Canada’s ACI or Advanced Commercial Information program is the counterpart of the AFR system in Japan. Both programs are designed to facilitate cross-border trade and ensure that carriers and their cargo do not pose a security threat. With the rollout of ACI eManifest (the third phase of the Canada eManifest program), northbound freight forwarders are required to send advance ACI housebill eManifest electronically to the Canada Border Services Agency (CBSA), in addition to cargo and conveyance data.
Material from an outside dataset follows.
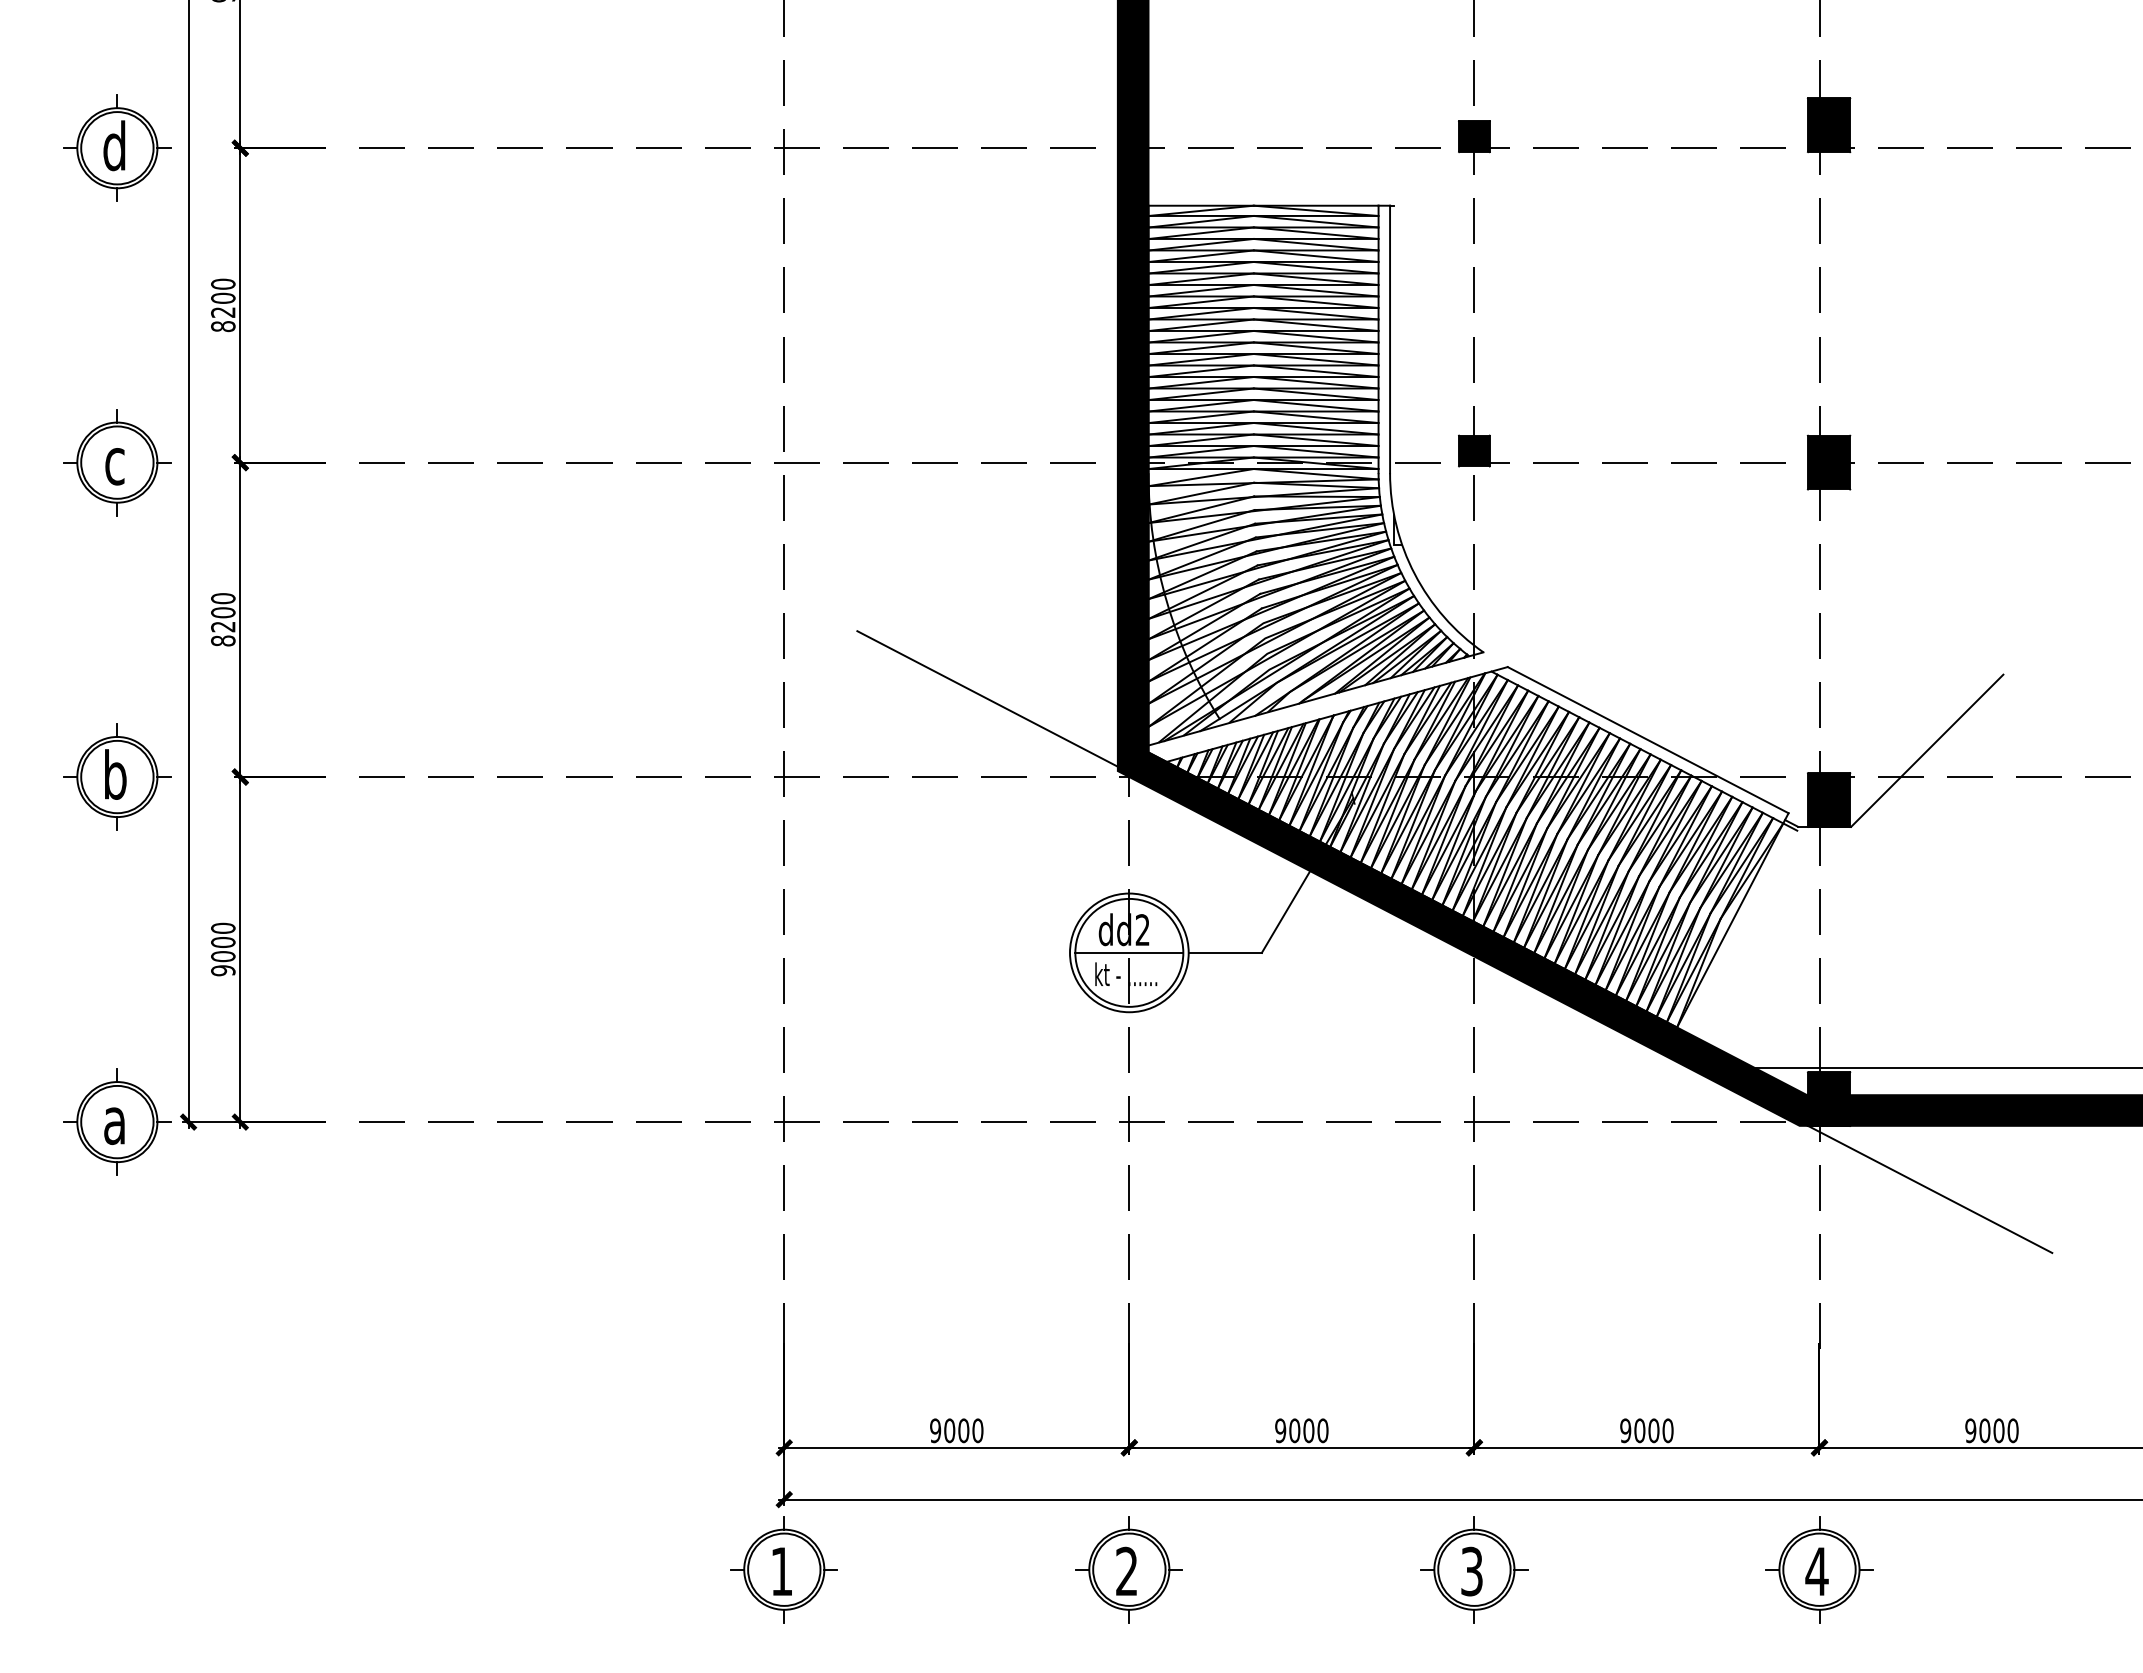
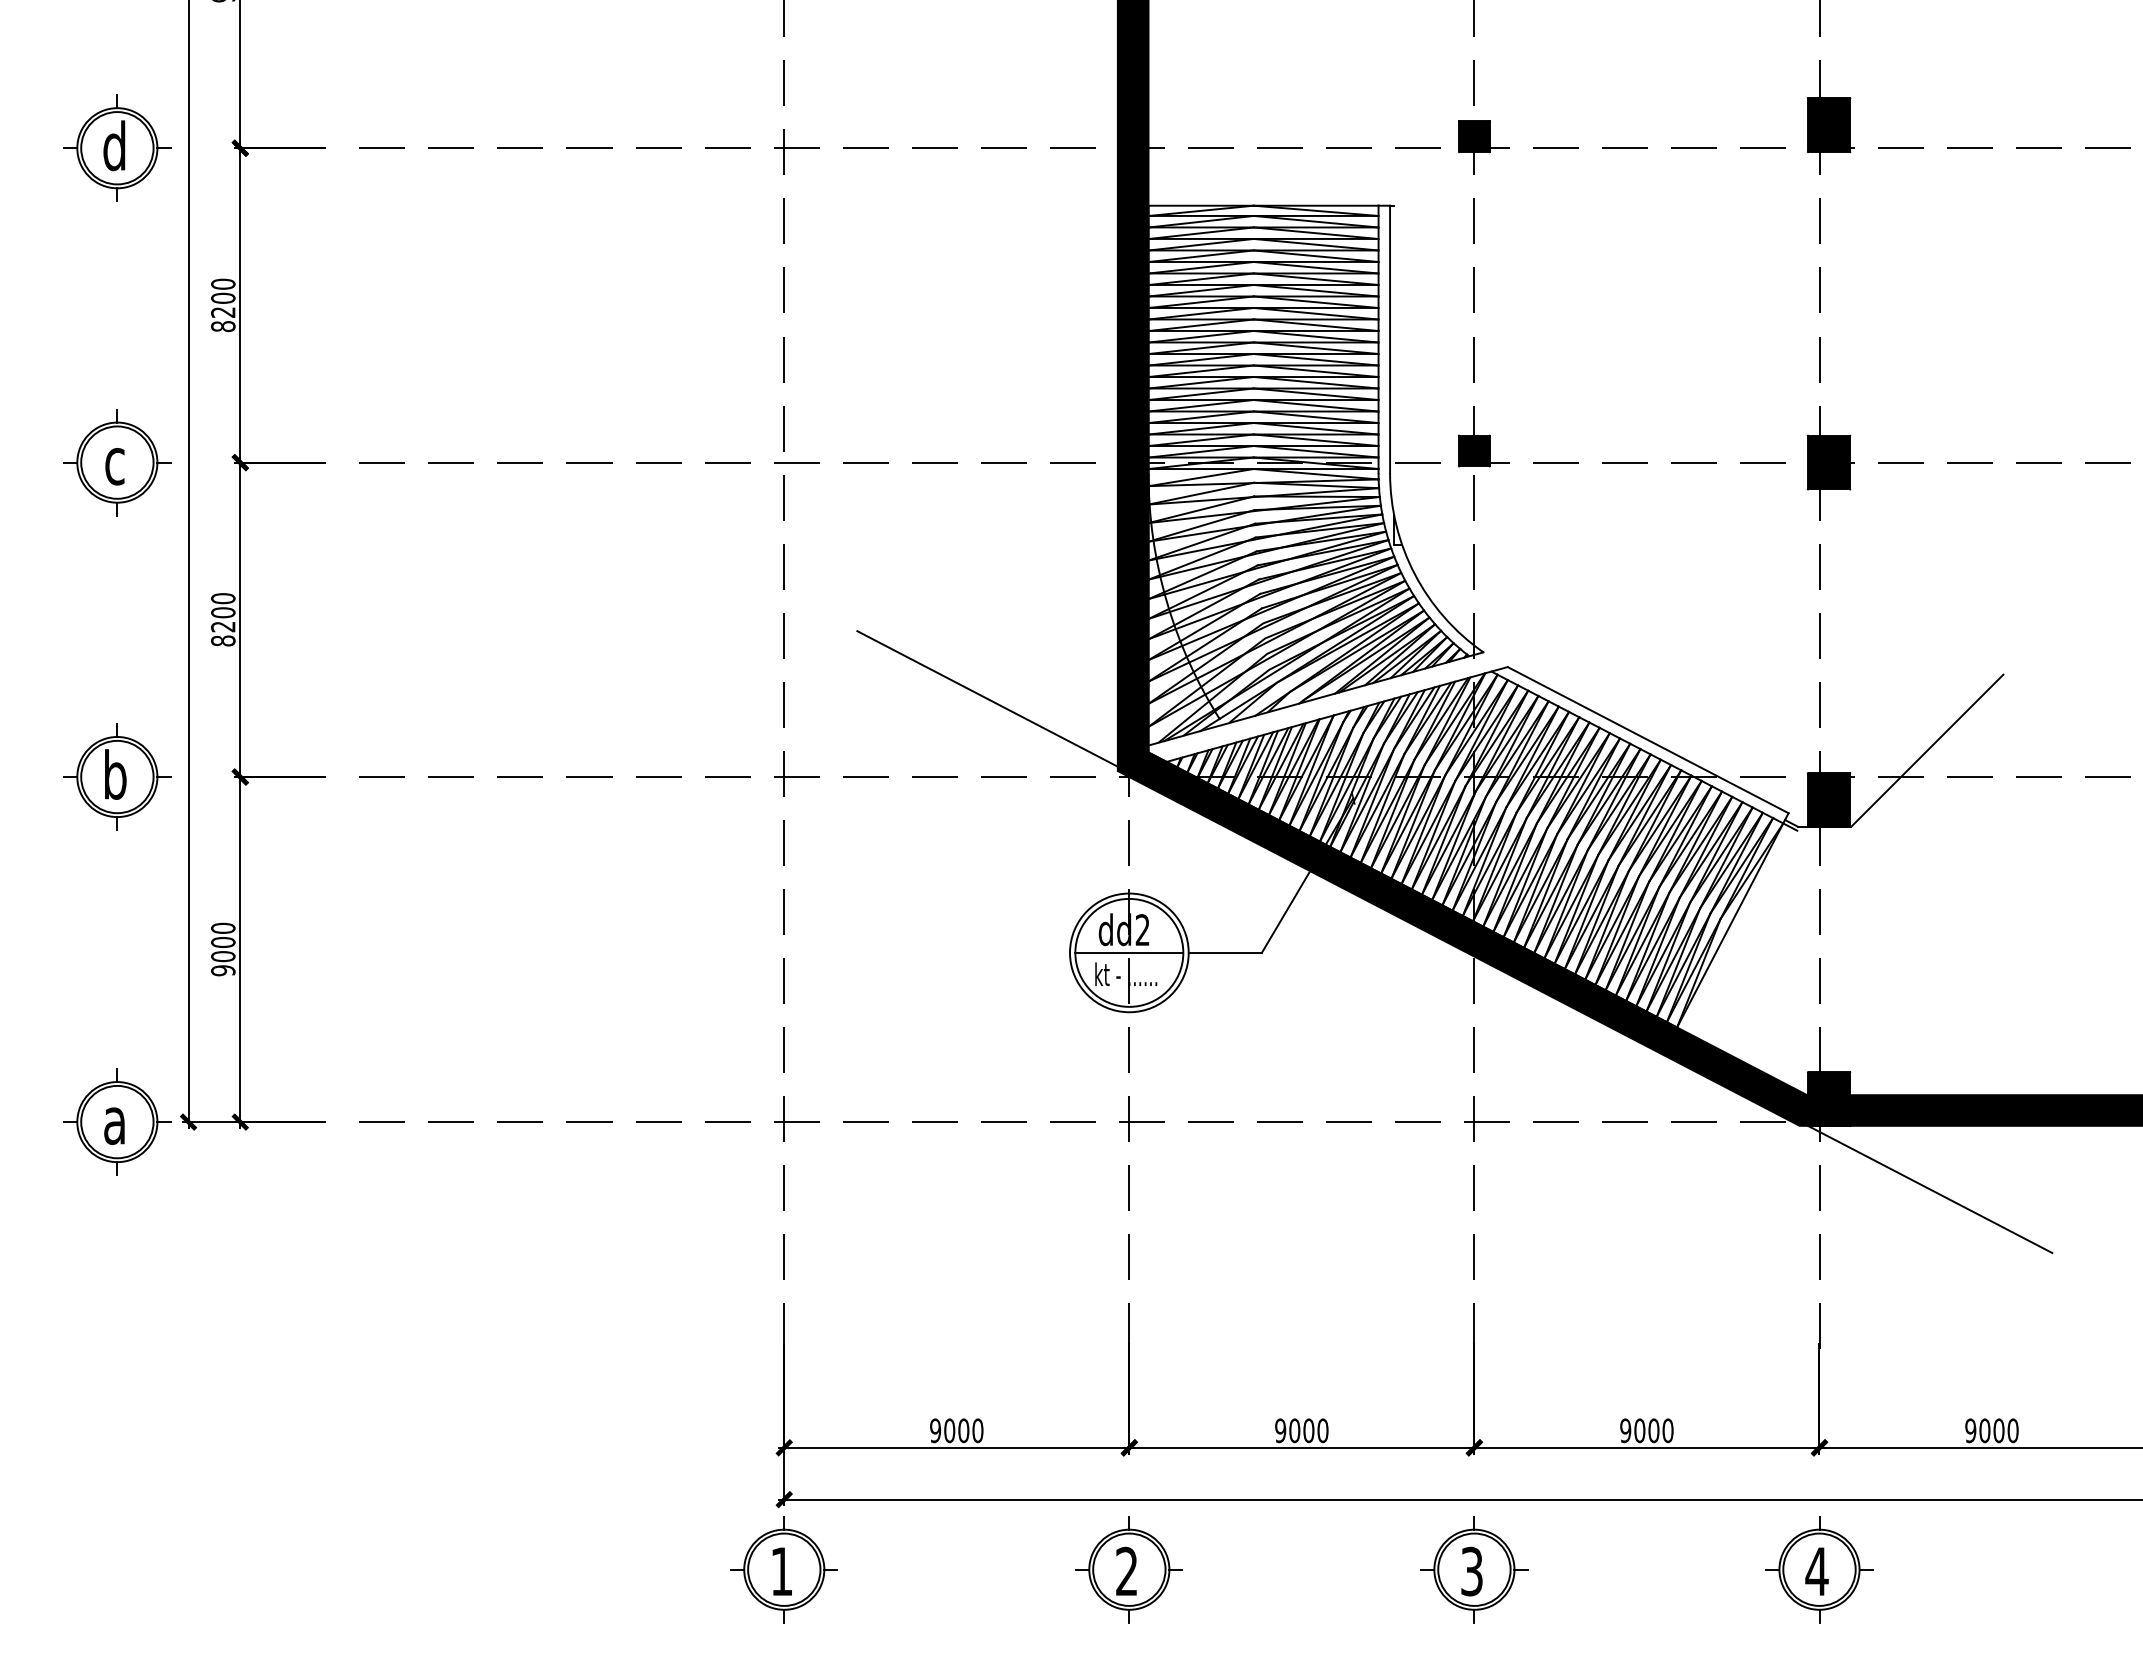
line at (1947, 1068): present -> none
ACI Housebill eManifest for Freight Forwarders
Secondary data such as bill of lading or house-level bill of lading refer to contracts of carriage, receipts or documents issued by the carrier once the goods have been loaded into the conveyance. House bill information details the type and quantity of goods as well as the destination. The house bill also requires the carrier to deliver cargo to the recipient and transfer the title of goods to the consignee. ACI housebill eManifest is often used as proof of shipment for customs officers and for insurance purposes.
The number of ACI housebill eManifest transmissions varies depending on the scenario. One transmission is required per single contract of carriage or bill of lading. For example, a freight forwarder picking up cargo from one shipper and delivering to one recipient in Canada must submit one Cargo Control Number (CCN), one PARS and one bill of lading. On the other hand, a freight forwarder picking up merchandise from two or more shippers and delivering to multiple consignees must submit multiple CCNS, PARS and bills of lading.
It can be complicated and time-consuming for carriers handling large volumes of deliveries to send eManifests in a timely manner. An alternative to self-filing is Canada eManifest filing through a third party service provider. Service providers are up-to-date on the latest regulations and ensure that cargo reach their destinations without delay.